There are three virtues of a narration, brevity, probability and
perspicuity. The epic poet should diligently strive to attain the second
and third, and may learn how to do it from the masters of rhetoric.[189]

Thus a poet should seek in an epic the same qualities which an orator is
supposed by classical rhetorics to strive for in the statement of facts of
his speech.[190] Furthermore, says Pontanus, one can write very good
poetry by paraphrasing orations in verse.[191] No wonder Luis Vives
complained in his _De Causis Corruptarum Artium_,

The moderns confound the arts by reason of their resemblance, and of two
that are very much opposed to each other make a single art. They call
rhetoric grammar, and grammar rhetoric, because both treat of language.
The poet they call orator, and the orator poet, because both put
eloquence and harmony into their discourses.[192]
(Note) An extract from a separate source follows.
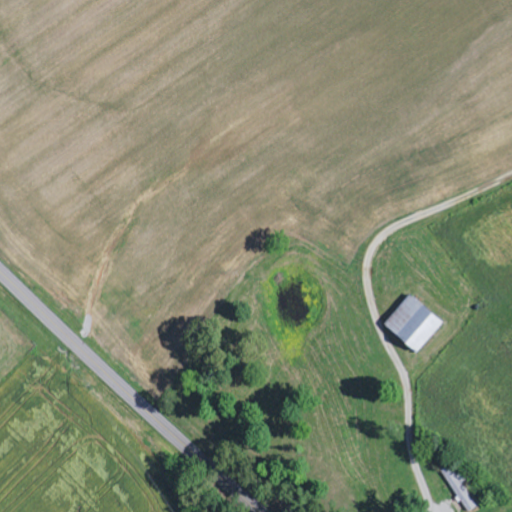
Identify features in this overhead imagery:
building: (418, 323)
road: (128, 392)
building: (461, 489)
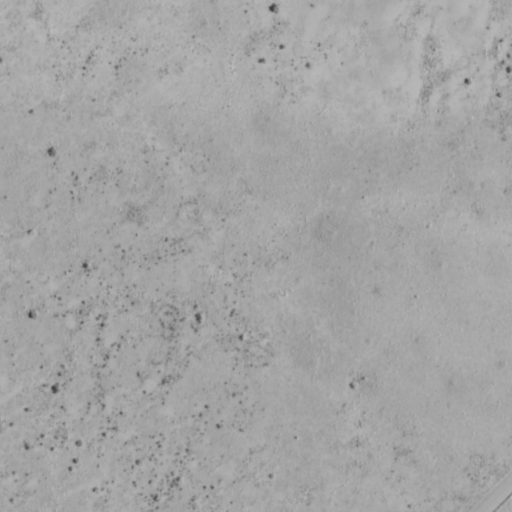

From this brief summary, derived for the most part from the exhaustive
studies of Vossler and Spingarn, one may recognize some of the rhetorical
elements in the theories of poetry current in the Italian renaissance. The
Aristotelian studies of the Italian scholars very largely accomplished the
overthrow of the mediaeval theories of poetry and the re-establishment of
the sounder critical theories of classical antiquity. Their service to
subsequent criticism has been so great and their critical thinking on the
whole so sound that it may seem ungracious to call attention to a few
cases where they were unable to shake themselves entirely free from the
mediaeval tradition of classical rhetoric.